Les partis politiques

Les partis politiques, les journaux indépendant et une majorité des élus, industriels et artistes s’opposent également au verdict des urnes. Tous crient à la menace islamiste. L’Iran en Algérie ? Jamais. Non, jamais, mais bien sûr, nous sommes mal à l’aise. Nous avons voulu la démocratie mais les urnes nous donnent une réponse qui nous déplaît et nous voici dans la rue pour protester.

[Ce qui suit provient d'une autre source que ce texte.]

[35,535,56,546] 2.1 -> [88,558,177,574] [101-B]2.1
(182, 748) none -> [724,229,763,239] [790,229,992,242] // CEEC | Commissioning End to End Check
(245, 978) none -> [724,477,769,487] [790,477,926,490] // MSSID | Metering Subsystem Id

Nous sommes mal à l’aise, je me répète mais l’ai-je dit à l’époque ? Non, car on avait réussi à nous convaincre qu’il n’y avait que deux camps possibles : les islamistes ou les militaires.

Le téléphone portable

Le général Athman lança un petit sourire sarcastique à son ami :

– Les temps ont bien changé. Depuis quand laissons-nous faire ?
– Depuis que le cours du pétrole a dégringolé, que les réseaux sociaux ne nous permettent plus d’empêcher les gens de parler, commenter, dénoncer. Depuis que tout le monde a un téléphone portable avec lequel prendre des photos et des vidéos. Oui, cher ami, les temps ont bien changé et seuls ceux qui le comprennent peuvent survivre.